Given entries:
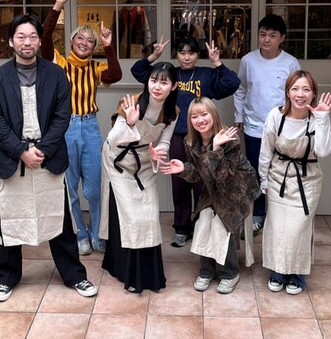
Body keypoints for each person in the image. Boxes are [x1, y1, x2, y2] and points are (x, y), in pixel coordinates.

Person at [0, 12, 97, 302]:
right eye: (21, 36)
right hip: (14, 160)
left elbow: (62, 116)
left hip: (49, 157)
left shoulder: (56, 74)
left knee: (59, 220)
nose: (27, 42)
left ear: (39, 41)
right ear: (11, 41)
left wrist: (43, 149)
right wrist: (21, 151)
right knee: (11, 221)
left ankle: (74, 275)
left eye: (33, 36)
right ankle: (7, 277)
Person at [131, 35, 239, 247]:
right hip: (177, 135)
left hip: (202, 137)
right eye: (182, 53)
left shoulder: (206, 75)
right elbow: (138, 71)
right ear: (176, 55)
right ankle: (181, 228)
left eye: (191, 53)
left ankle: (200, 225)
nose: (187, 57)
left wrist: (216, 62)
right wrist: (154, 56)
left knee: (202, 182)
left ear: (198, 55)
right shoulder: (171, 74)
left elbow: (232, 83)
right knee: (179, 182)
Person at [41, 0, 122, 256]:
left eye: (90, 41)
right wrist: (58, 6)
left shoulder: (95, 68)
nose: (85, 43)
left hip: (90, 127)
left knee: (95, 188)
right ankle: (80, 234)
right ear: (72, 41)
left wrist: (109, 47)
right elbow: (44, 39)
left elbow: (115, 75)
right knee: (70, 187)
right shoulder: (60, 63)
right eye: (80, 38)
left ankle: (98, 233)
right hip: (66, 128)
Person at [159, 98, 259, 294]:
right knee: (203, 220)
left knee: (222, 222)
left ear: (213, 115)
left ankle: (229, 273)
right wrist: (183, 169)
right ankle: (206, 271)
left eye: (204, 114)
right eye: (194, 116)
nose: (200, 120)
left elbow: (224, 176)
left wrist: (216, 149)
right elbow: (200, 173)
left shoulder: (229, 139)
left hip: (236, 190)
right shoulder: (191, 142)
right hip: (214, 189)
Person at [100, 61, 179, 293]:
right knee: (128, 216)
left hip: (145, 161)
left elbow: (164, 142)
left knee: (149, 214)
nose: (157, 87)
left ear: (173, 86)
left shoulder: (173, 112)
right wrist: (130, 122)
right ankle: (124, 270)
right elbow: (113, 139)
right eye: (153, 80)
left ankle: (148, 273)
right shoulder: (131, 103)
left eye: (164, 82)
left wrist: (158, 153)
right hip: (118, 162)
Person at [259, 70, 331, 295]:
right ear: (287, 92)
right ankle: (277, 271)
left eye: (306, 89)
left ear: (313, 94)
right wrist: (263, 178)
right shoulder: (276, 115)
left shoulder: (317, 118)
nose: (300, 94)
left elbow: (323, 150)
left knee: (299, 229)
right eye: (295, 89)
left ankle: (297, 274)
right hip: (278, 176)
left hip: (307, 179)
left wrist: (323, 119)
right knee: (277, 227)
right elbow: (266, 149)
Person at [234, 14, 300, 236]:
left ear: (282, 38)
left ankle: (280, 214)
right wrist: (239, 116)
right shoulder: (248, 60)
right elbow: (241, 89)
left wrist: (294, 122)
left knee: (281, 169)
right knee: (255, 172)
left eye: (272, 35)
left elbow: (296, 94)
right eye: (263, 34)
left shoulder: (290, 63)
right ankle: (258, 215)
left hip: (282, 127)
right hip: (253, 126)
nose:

Exercise prompt:
Retype all entries exactly as they appear, dropping the images.

Final answer:
Body keypoints for each person in the image. Boxes are [x1, y1, x2, y2] and points are (x, y), in pixel coordinates.

Person at [0, 12, 97, 302]:
right eye: (21, 36)
right hip: (14, 160)
left elbow: (62, 116)
left hip: (49, 157)
left shoulder: (56, 74)
left knee: (59, 220)
nose: (27, 42)
left ear: (39, 41)
right ear: (11, 41)
left wrist: (43, 149)
right wrist: (21, 151)
right knee: (11, 221)
left ankle: (74, 275)
left eye: (33, 36)
right ankle: (7, 277)
Person at [131, 35, 239, 247]:
right hip: (177, 135)
left hip: (202, 137)
right eye: (182, 53)
left shoulder: (206, 75)
right elbow: (138, 71)
right ear: (176, 55)
right ankle: (181, 228)
left eye: (191, 53)
left ankle: (200, 225)
nose: (187, 57)
left wrist: (216, 62)
right wrist: (154, 56)
left knee: (202, 182)
left ear: (198, 55)
right shoulder: (171, 74)
left elbow: (232, 83)
right knee: (179, 182)
Person at [41, 0, 122, 256]:
left eye: (90, 41)
right wrist: (58, 6)
left shoulder: (95, 68)
nose: (85, 43)
left hip: (90, 127)
left knee: (95, 188)
right ankle: (80, 234)
right ear: (72, 41)
left wrist: (109, 47)
right elbow: (44, 39)
left elbow: (115, 75)
right knee: (70, 187)
right shoulder: (60, 63)
right eye: (80, 38)
left ankle: (98, 233)
right hip: (66, 128)
Person at [159, 98, 259, 294]:
right knee: (203, 220)
left knee: (222, 222)
left ear: (213, 115)
left ankle: (229, 273)
right wrist: (183, 169)
right ankle: (206, 271)
left eye: (204, 114)
right eye: (194, 116)
nose: (200, 120)
left elbow: (224, 176)
left wrist: (216, 149)
right elbow: (200, 173)
left shoulder: (229, 139)
left hip: (236, 190)
right shoulder: (191, 142)
right hip: (214, 189)
Person at [100, 61, 179, 293]:
right knee: (128, 216)
left hip: (145, 161)
left elbow: (164, 142)
left knee: (149, 214)
nose: (157, 87)
left ear: (173, 86)
left shoulder: (173, 112)
right wrist: (130, 122)
right ankle: (124, 270)
right elbow: (113, 139)
right eye: (153, 80)
left ankle: (148, 273)
right shoulder: (131, 103)
left eye: (164, 82)
left wrist: (158, 153)
right hip: (118, 162)
Person at [259, 70, 331, 295]:
right ear: (287, 92)
right ankle: (277, 271)
left eye: (306, 89)
left ear: (313, 94)
right wrist: (263, 178)
right shoulder: (276, 115)
left shoulder: (317, 118)
nose: (300, 94)
left elbow: (323, 150)
left knee: (299, 229)
right eye: (295, 89)
left ankle: (297, 274)
right hip: (278, 176)
left hip: (307, 179)
left wrist: (323, 119)
right knee: (277, 227)
right elbow: (266, 149)
Person at [234, 14, 300, 236]:
left ear: (282, 38)
left ankle: (280, 214)
right wrist: (239, 116)
right shoulder: (248, 60)
right elbow: (241, 89)
left wrist: (294, 122)
left knee: (281, 169)
right knee: (255, 172)
left eye: (272, 35)
left elbow: (296, 94)
right eye: (263, 34)
left shoulder: (290, 63)
right ankle: (258, 215)
left hip: (282, 127)
right hip: (253, 126)
nose:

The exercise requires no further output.